The staff representing the 17 nations contributing to NATO's Southern CAOC led by the Commander, Lieutenant General Fernando de la Cruz Caravaca, marked this special event with a relay run in which teams cover a distance of 60 km.
With this run our staff members symbolise the cohesion and solidarity among the members of the Alliance and highlight the commitment to defending and protecting mutual interests and democratic values
"With this run our staff members symbolise the cohesion and solidarity among the members of the Alliance and highlight the commitment to defending and protecting mutual interests and democratic values," said Lieutenant General de la Cruz, who formed one relay team with the senior leadership of the CAOC during the run.
Members of Combined Air Operations Centre Torrejón came together for a 60 kilometre relay run on September 23 to celebrate 60 years of Air Policing. Photo courtesy of CAOC Torrejón.
The long history of NATO airspace surveillance mission known as Air Policing has demonstrated collective security, deterrence and defence among the members of the Alliance.

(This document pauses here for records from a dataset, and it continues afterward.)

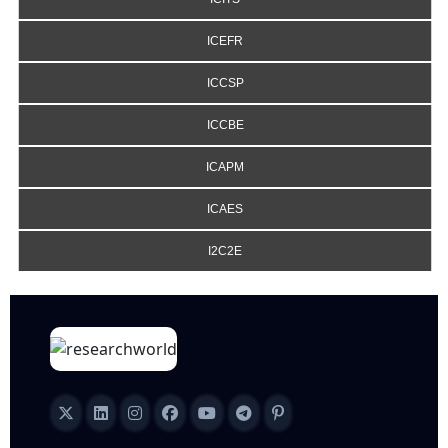
ICEFR
ICCSP
ICCBE
ICAPM
ICAES
I2C2E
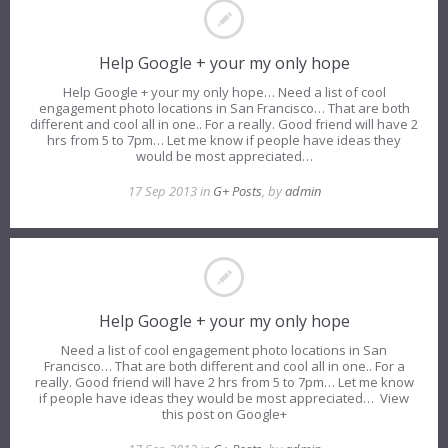
Help Google + your my only hope
Help Google + your my only hope… Need a list of cool
engagement photo locations in San Francisco… That are both
different and cool all in one.. For a really. Good friend will have 2
hrs from 5 to 7pm… Let me know if people have ideas they
would be most appreciated…
17 Sep 2013 in
G+ Posts
, by
admin
Help Google + your my only hope
Need a list of cool engagement photo locations in San
Francisco… That are both different and cool all in one.. For a
really. Good friend will have 2 hrs from 5 to 7pm… Let me know
if people have ideas they would be most appreciated… View
this post on Google+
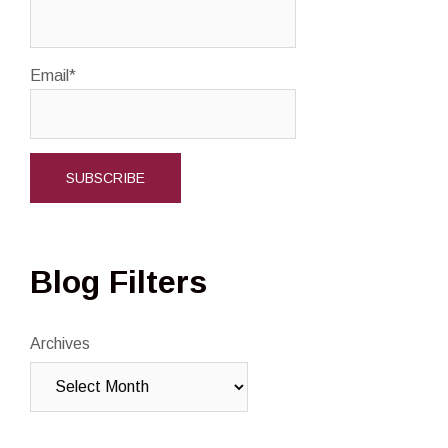
Email*
Blog Filters
Archives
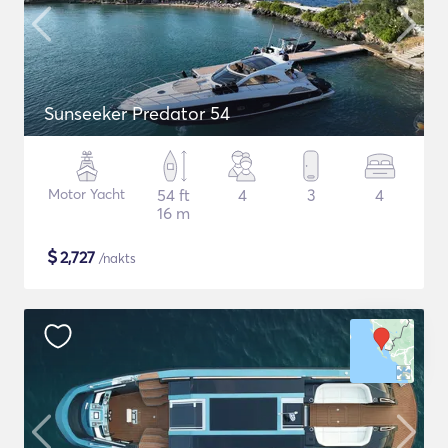
Sunseeker Predator 54
Motor Yacht
54 ft
4
3
4
16 m
$
2,727
/nakts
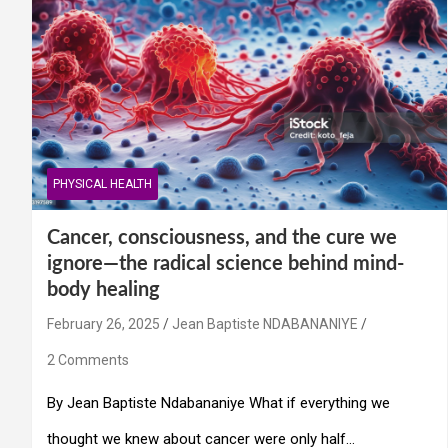
PHYSICAL HEALTH
Cancer, consciousness, and the cure we
ignore—the radical science behind mind-
body healing
February 26, 2025
Jean Baptiste NDABANANIYE
2 Comments
By Jean Baptiste Ndabananiye What if everything we
thought we knew about cancer were only half…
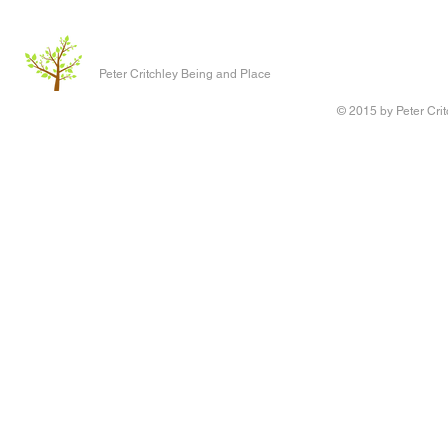
Peter Critchley Being and Place
© 2015 by Peter Crit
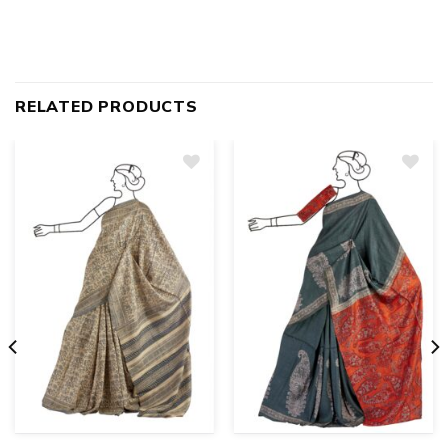
RELATED PRODUCTS
Add
to
wishlist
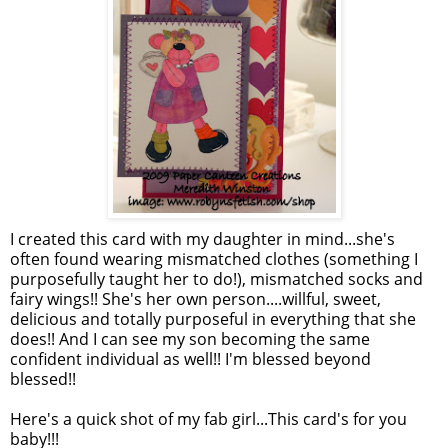
I created this card with my daughter in mind...she's
often found wearing mismatched clothes (something I
purposefully taught her to do!), mismatched socks and
fairy wings!! She's her own person....willful, sweet,
delicious and totally purposeful in everything that she
does!! And I can see my son becoming the same
confident individual as well!! I'm blessed beyond
blessed!!
Here's a quick shot of my fab girl...This card's for you
baby!!!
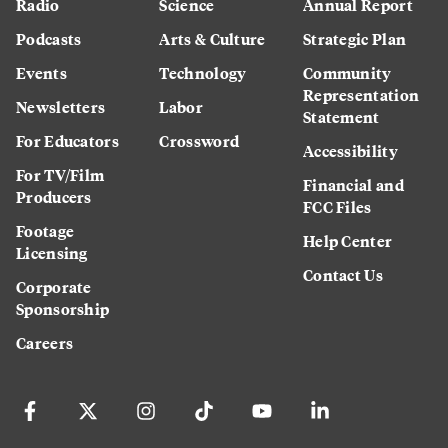
Radio
Science
Annual Report
Podcasts
Arts & Culture
Strategic Plan
Events
Technology
Community
Representation
Newsletters
Labor
Statement
For Educators
Crossword
Accessibility
For TV/Film
Financial and
Producers
FCC Files
Footage
Help Center
Licensing
Contact Us
Corporate
Sponsorship
Careers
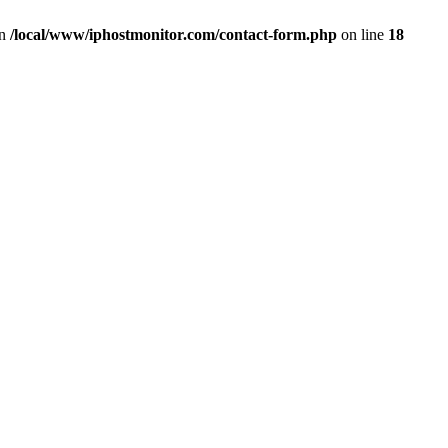
in
/local/www/iphostmonitor.com/contact-form.php
on line
18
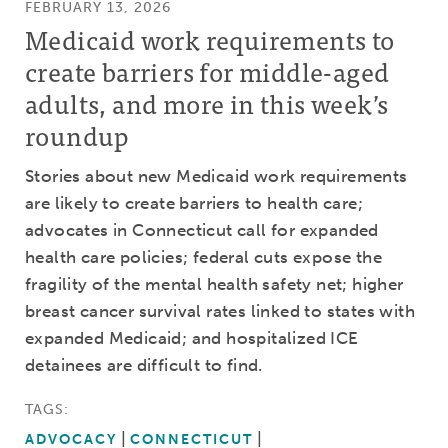
FEBRUARY 13, 2026
Medicaid work requirements to
create barriers for middle-aged
adults, and more in this week’s
roundup
Stories about new Medicaid work requirements
are likely to create barriers to health care;
advocates in Connecticut call for expanded
health care policies; federal cuts expose the
fragility of the mental health safety net; higher
breast cancer survival rates linked to states with
expanded Medicaid; and hospitalized ICE
detainees are difficult to find.
TAGS:
ADVOCACY
CONNECTICUT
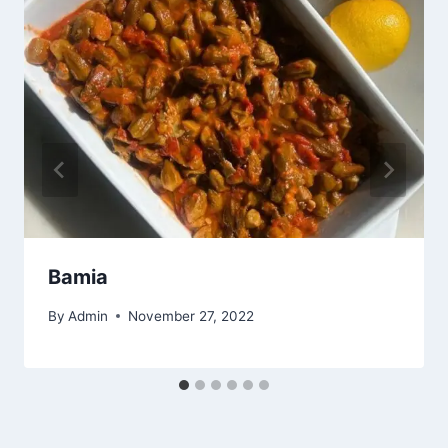
Bamia
By
Admin
November 27, 2022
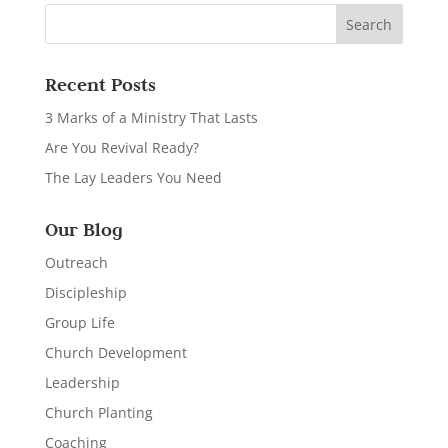
Recent Posts
3 Marks of a Ministry That Lasts
Are You Revival Ready?
The Lay Leaders You Need
Our Blog
Outreach
Discipleship
Group Life
Church Development
Leadership
Church Planting
Coaching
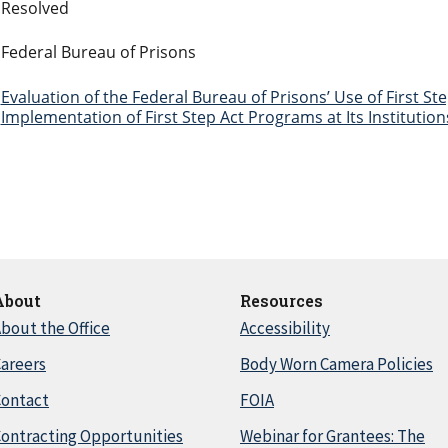
Resolved
Federal Bureau of Prisons
Evaluation of the Federal Bureau of Prisons’ Use of First S
Implementation of First Step Act Programs at Its Institution
About
Resources
bout the Office
Accessibility
areers
Body Worn Camera Policies
Contact
FOIA
ontracting Opportunities
Webinar for Grantees: The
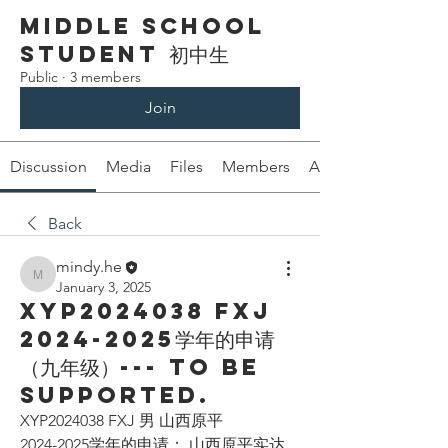
Middle School
Student 初中生
Public
·
3 members
Join
Discussion
Media
Files
Members
About
Back
mindy.he
mindy.he
January 3, 2025
XYP2024038 FXJ
2024-2025学年的申请
（九年级）--- To be
supported.
XYP2024038 FXJ 男 山西原平
2024-2025学年的申请： 山西原平实达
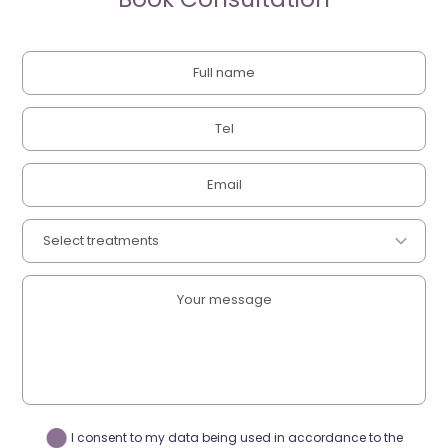
I consent to my data being used in accordance to the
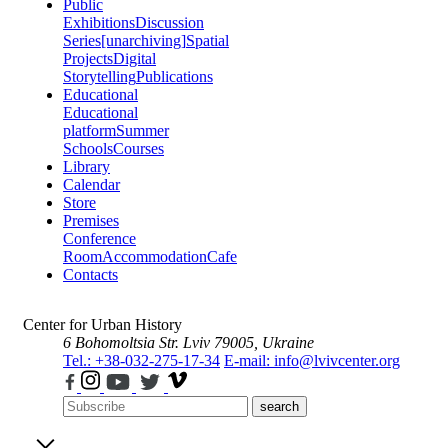
Public
Exhibitions
Discussion
Series
[unarchiving]
Spatial
Projects
Digital
Storytelling
Publications
Educational
Educational
platform
Summer
Schools
Courses
Library
Calendar
Store
Premises
Conference
Room
Accommodation
Cafe
Contacts
Center for Urban History
6 Bohomoltsia Str.
Lviv 79005, Ukraine
Tel.: +38-032-275-17-34
E-mail: info@lvivcenter.org
search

This mission, essentially defensive, is carried out with radars, command and control units and fighter aircraft kept ready at the disposal of the Alliance to respond to any possible threat to Allied airspace 24 hours a day, 7 days a week.
Since July 1, 1961, the members of the Alliance have been integrating their resources to provide coordinated, interconnected and collective Air Policing in NATO's area of responsibility in Europe. This permanent mission continuously adapts to its time with the goal of meeting the challenges of the future.
CAOC Torrejón, under the command of a Lieutenant General of the Spanish Air Force, has as its main mission to plan, direct, coordinate, supervise, analyse and report on Air Policing operations in Southern Europe, following the directives of NATO's Air Command in Ramstein with the means that the nations assign to the Alliance in peacetime.